• [Exercise]: Without copying any picture, transcribe exactly the lines of the data below from the one containing "City of Portland" through the one containing "Adjustment to beginning".

• [Extracted information]:
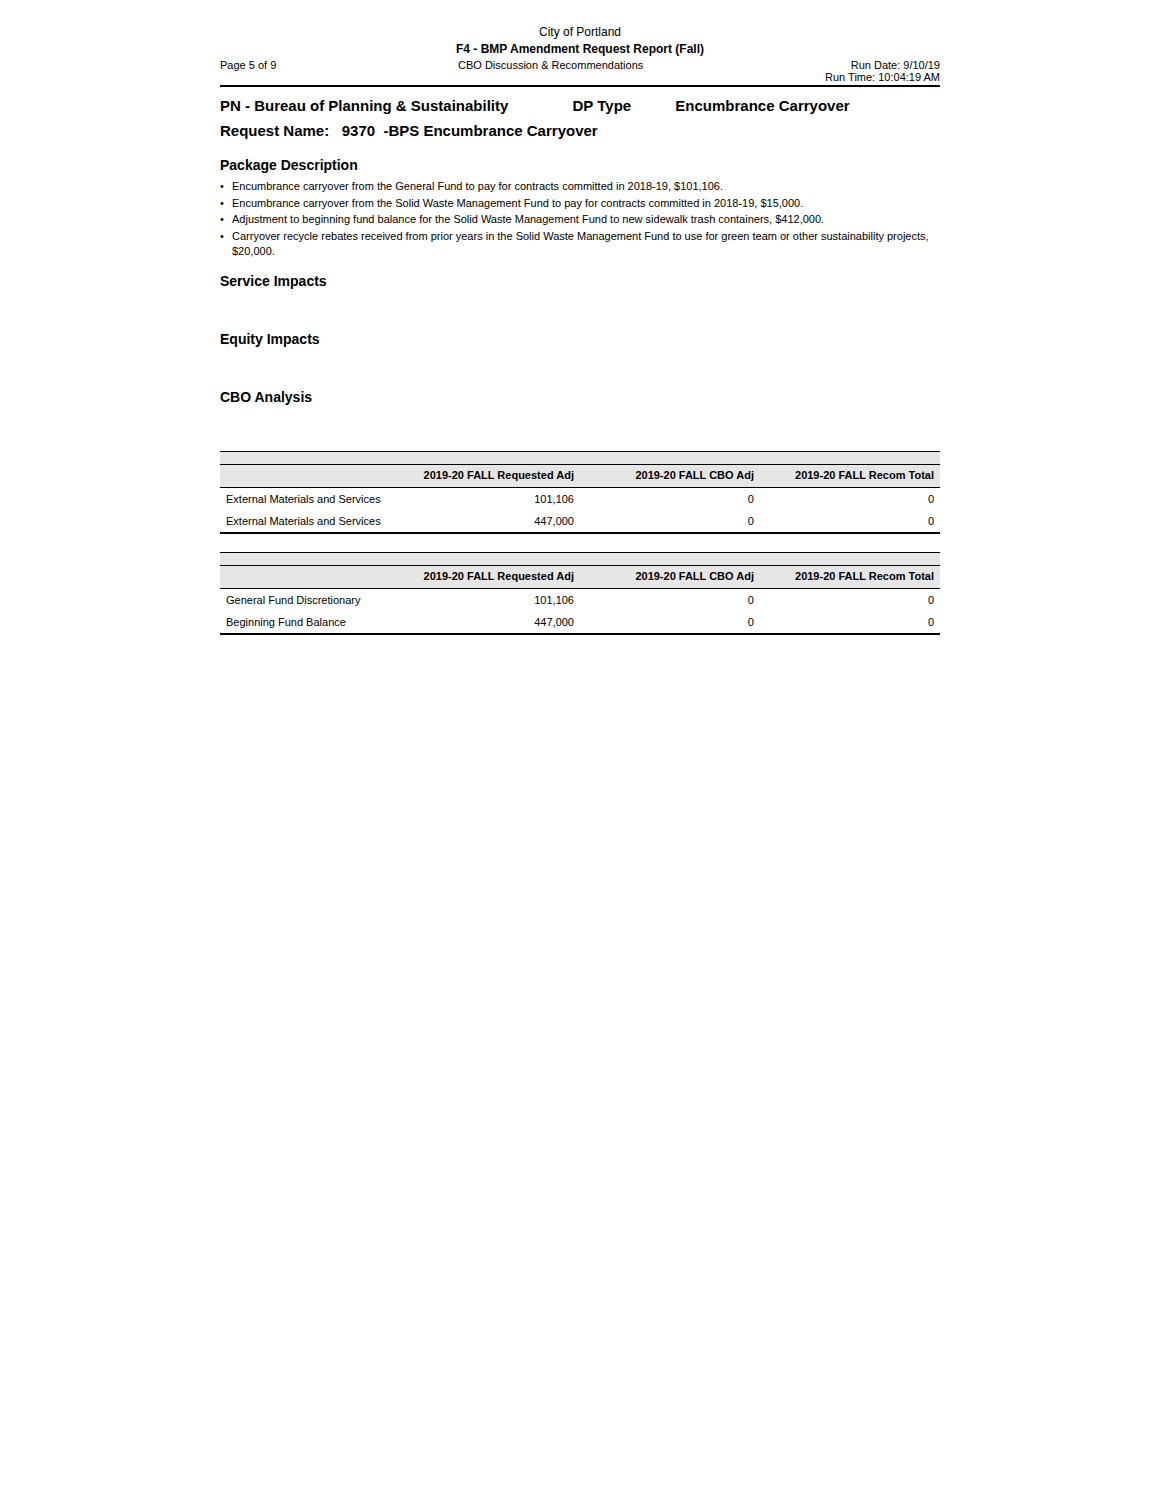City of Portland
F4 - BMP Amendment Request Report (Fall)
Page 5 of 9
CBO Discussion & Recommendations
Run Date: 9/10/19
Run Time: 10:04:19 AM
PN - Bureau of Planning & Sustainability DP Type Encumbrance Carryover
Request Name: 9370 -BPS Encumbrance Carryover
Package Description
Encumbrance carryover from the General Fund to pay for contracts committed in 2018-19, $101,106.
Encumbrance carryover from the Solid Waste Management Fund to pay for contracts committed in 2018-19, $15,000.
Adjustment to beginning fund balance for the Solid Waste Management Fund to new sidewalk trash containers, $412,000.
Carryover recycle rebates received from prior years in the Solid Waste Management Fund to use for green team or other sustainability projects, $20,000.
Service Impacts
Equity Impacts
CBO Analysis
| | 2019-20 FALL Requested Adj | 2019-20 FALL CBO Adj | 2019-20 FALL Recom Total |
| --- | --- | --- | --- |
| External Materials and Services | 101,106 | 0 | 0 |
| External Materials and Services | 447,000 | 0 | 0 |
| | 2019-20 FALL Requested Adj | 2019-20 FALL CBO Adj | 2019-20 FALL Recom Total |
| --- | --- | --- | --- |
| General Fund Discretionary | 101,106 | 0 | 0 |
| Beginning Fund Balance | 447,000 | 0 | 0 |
* * *
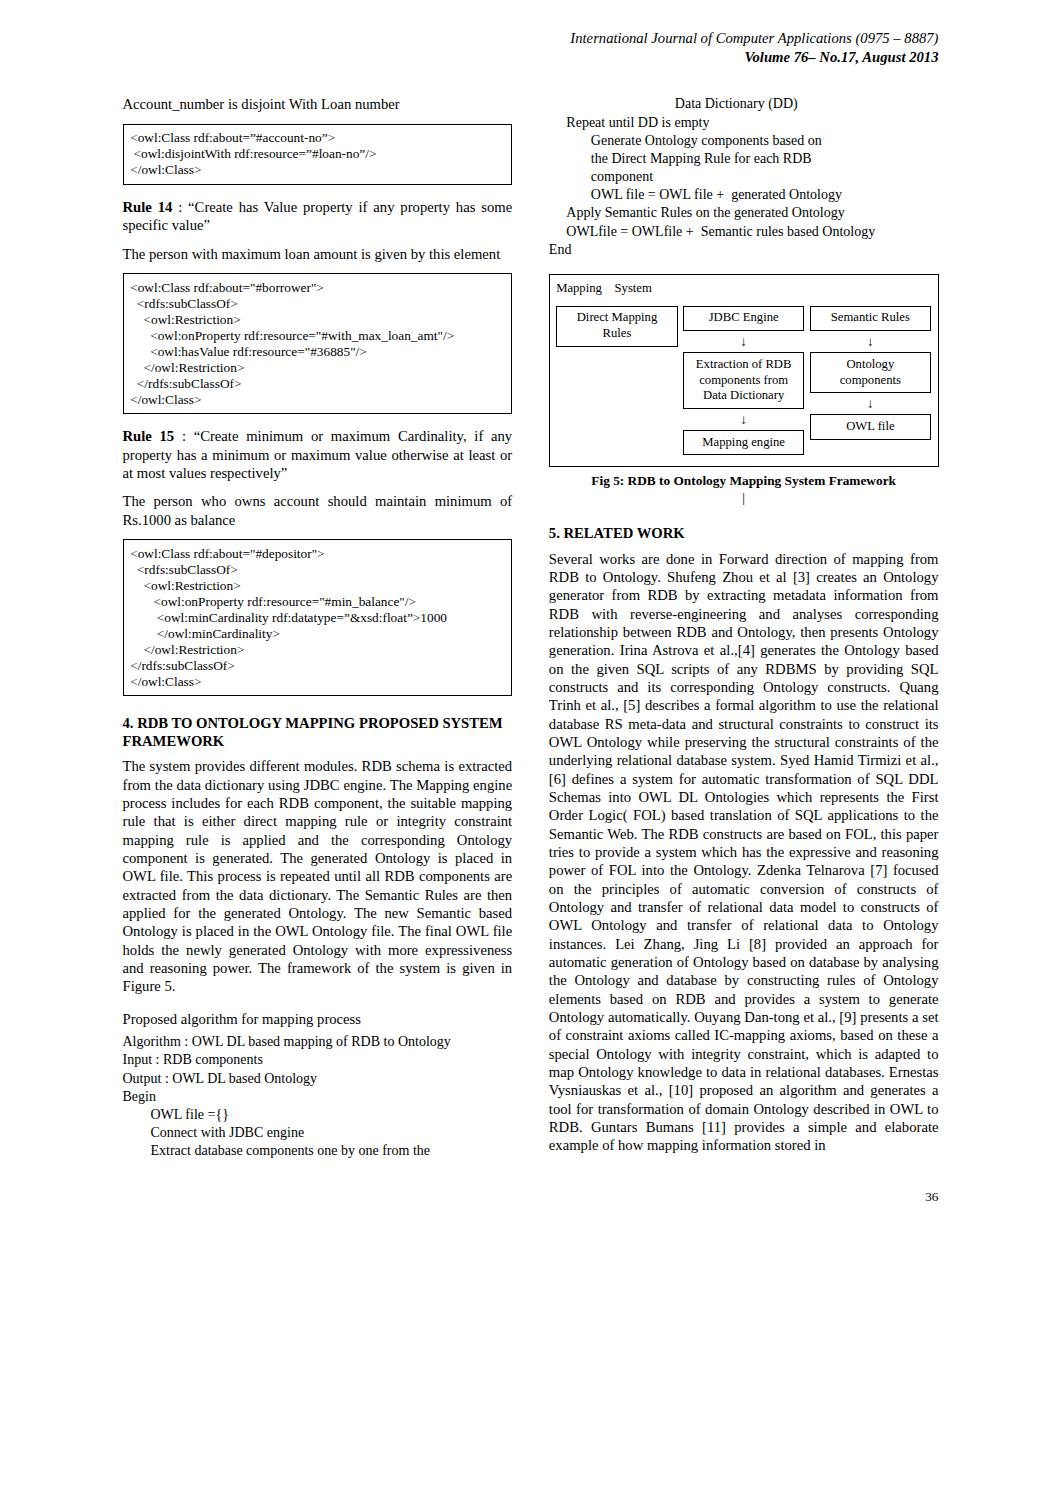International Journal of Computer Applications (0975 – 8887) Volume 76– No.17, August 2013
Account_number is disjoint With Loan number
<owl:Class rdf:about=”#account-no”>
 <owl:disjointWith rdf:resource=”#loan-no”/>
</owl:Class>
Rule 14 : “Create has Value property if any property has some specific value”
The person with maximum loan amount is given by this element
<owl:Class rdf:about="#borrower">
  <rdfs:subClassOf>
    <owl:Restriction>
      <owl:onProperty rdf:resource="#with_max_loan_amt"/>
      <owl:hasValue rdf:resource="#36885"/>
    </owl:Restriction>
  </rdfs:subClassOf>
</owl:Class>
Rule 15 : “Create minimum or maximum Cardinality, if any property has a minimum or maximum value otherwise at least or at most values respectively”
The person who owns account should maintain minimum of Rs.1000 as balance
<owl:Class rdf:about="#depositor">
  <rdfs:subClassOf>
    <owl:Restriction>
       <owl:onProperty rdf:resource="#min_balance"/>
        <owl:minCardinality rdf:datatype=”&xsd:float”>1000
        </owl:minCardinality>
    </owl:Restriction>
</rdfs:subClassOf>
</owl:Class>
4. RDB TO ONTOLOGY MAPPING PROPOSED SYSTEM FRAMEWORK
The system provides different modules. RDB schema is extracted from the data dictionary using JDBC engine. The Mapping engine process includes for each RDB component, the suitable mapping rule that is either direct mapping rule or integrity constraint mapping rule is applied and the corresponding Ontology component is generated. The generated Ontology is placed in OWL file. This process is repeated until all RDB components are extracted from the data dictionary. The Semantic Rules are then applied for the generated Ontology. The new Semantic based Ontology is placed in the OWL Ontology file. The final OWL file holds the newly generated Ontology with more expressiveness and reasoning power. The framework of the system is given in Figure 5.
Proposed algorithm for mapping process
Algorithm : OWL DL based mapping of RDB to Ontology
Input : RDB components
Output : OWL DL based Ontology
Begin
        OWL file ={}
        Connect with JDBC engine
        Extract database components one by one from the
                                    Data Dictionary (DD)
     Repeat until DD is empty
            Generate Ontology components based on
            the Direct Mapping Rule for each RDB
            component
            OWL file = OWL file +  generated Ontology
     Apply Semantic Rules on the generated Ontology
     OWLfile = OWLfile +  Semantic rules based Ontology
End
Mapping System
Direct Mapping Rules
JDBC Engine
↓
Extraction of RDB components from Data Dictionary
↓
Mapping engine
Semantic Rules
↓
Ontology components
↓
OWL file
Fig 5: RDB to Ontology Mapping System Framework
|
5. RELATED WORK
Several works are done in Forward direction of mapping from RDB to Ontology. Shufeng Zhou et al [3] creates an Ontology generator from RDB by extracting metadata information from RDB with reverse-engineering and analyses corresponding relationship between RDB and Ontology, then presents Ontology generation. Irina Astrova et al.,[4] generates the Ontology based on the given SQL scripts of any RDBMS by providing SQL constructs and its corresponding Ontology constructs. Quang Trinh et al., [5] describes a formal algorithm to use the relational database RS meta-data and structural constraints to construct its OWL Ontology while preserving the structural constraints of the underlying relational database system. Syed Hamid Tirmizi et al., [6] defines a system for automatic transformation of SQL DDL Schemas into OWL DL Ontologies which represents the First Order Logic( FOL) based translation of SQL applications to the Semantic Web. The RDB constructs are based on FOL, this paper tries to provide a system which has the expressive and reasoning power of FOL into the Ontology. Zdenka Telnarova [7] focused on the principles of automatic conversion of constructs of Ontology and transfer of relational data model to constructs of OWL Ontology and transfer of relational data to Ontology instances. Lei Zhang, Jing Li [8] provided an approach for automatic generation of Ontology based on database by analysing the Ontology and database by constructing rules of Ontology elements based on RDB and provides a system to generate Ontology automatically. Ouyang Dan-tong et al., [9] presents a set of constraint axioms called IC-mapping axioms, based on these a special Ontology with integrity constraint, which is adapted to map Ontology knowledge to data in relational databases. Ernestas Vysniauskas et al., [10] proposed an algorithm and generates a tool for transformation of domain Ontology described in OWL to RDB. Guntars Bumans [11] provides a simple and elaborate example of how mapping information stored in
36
* * *
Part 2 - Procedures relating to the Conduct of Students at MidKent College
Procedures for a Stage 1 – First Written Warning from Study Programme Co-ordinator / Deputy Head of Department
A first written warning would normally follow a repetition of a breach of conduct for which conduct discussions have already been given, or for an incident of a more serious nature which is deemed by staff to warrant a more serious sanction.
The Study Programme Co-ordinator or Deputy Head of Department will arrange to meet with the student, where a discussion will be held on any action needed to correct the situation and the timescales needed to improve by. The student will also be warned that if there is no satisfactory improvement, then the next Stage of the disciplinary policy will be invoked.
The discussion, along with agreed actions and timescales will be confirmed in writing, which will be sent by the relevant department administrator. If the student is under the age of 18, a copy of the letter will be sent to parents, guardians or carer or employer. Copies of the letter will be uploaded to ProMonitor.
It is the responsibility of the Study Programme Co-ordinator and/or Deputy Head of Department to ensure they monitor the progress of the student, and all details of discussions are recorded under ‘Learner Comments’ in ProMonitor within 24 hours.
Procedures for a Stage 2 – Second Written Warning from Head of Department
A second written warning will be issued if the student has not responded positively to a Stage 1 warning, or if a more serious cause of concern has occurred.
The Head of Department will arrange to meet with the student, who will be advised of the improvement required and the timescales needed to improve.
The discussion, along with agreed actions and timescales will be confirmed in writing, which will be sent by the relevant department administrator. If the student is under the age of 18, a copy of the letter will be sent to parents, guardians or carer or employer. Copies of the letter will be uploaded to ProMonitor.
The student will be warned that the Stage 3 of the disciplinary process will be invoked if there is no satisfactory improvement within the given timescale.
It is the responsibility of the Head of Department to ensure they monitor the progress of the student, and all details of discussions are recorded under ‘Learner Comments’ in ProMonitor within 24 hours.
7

• [Written solution]:
City of Portland
F4 - BMP Amendment Request Report (Fall)
Page 5 of 9
CBO Discussion & Recommendations
Run Date: 9/10/19
Run Time: 10:04:19 AM
PN - Bureau of Planning & Sustainability DP Type Encumbrance Carryover
Request Name: 9370 -BPS Encumbrance Carryover
Package Description
Encumbrance carryover from the General Fund to pay for contracts committed in 2018-19, $101,106.
Encumbrance carryover from the Solid Waste Management Fund to pay for contracts committed in 2018-19, $15,000.
Adjustment to beginning fund balance for the Solid Waste Management Fund to new sidewalk trash containers, $412,000.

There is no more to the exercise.